Making the Rockettes Perform at the Inauguration

On this episode of Mostly Weekly we tackle the issue of the Radio City Rockettes being forced to perform at Trump’s inauguration, despite the fact that several of them would rather get root canals from a squirrel.

It’s an interesting turn of events for public outrage. Freeing the Rockettes from performing at the coronation of King Cheetohface is a cause célèbre on the progressive side of the Interwebs. That’s in stark contrast to the last three years, when photographers and cake bakers became the center of legal controversies for refusing to serve gay weddings.

In case you’re curious, I’ve celebrated my last three birthdays at a New York gay bar (it’s the only one where I can sing Broadway Musicals without irritating people. Also: cheap drinks!) I’m on board. Hell, if they ever make a gay pill I’ll try it out for a couple of weeks to see if I like it. But I don’t think we as a country should legally obligate people to serve customers they object to.

The usual counter to this opinion is: what if bigots refuse to serve Muslims? Or blacks? Or Jews? None of those examples are a desired outcome, of course. But it seems to me the exact same argument should be applied to freedom of speech. If we let people say whatever they want, what if some lowlifes use the n-word, or make misogynistic jokes, or spit out puns all the time? Unfortunately some degenerates will. But we as a nation seem to value freedom of speech enough to allow nasty uses of it. Most of the arguments I hear about abrogating freedom of association fall along the same lines as censorship restricting freedom of speech.

There are exceptions to both. You can’t yell “FIRE!” in a crowded theater, because people might storm out and miss the previews. Also trampling sometimes leads to death. The law is not curtailing someone’s ability to express an idea or opinion, it’s penalizing people for explicitly using speech to incite panic and destruction. Libel and slander laws don’t curtail opinions, but they do punish people for saying demonstrably false statements about someone that hurt them economically. (In the United States we usually say “freedom of speech,” but “freedom of expression” is more apt–and inviolable.) I think the equivalent of this in terms of freedom of association is requiring doctors to take care of everyone, even if they personally disagree with a particular individual. In other words, your freedom of speech and freedom of association stop when their application or omission leads to injuring someone.

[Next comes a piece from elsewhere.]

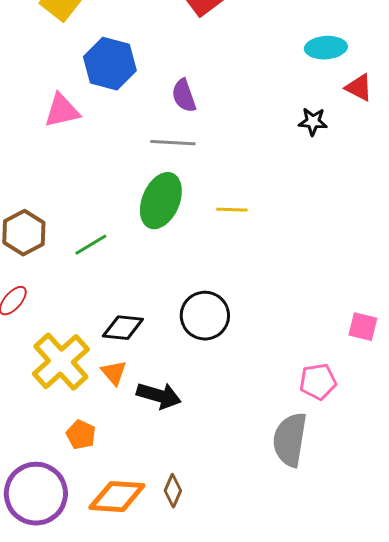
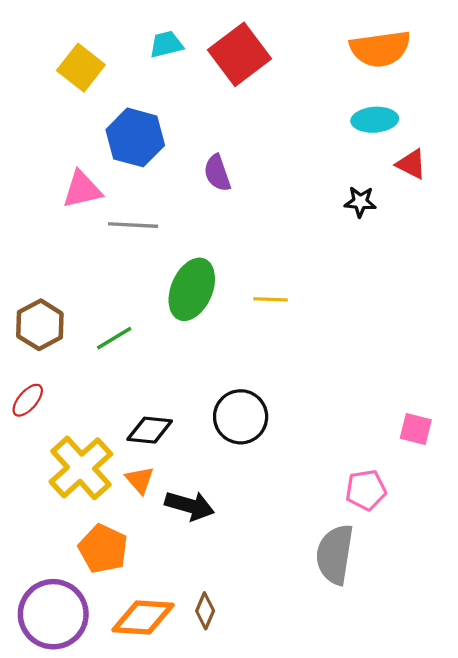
gray line: (173, 143) -> (133, 225), moved
orange pentagon: (81, 435) -> (103, 549), size x1.5

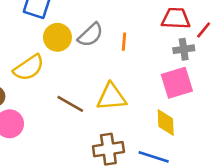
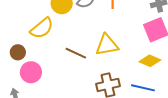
yellow diamond: (166, 122) -> (150, 61), turned -60

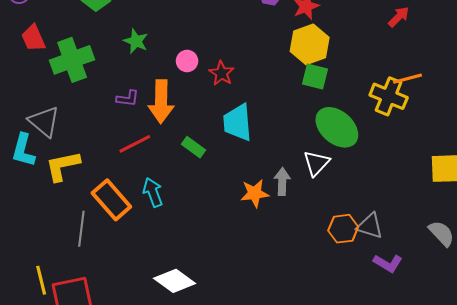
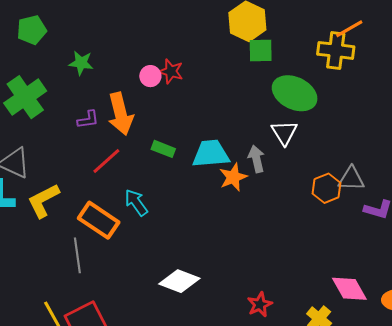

The best counterargument for curtailing freedom of association comes from court decisions regarding the 1964 Civil Rights Act. The bill consisted of eleven parts, of which Title II pertains to requiring businesses to serve blacks and the discussion above. The courts upheld the Civil Rights Act when challenged on the grounds that too many hotels and restaurants refused black people, which kept them from travelling and seeking economic opportunities elsewhere. In other words, courts did not uphold Title II on the grounds that we should legally penalize people for antisocial opinions, but rather that the law was necessary to ensure minorities have access to economic advancement.

I’m sympathetic to that line of reasoning. However I think it falls short of implicating wedding photographers and cake bakers. If a business refused to hire a gay man on account of his sexuality, his economic advancement is indeed impeded. But cakes and pictures are luxuries, not necessities, housing or jobs. At this point it seems to me we’re falling back on the argument of: the government should ban nasty thoughts. And the last think I want is empowering Donald Trump, his minions, or some future fascist with the power to punish me for what I say or who I hang out with.

Fortunately none of this Mostly Weekly episode features hateful, nasty words. (Although you do have to suffer through several horrible audition outtakes.)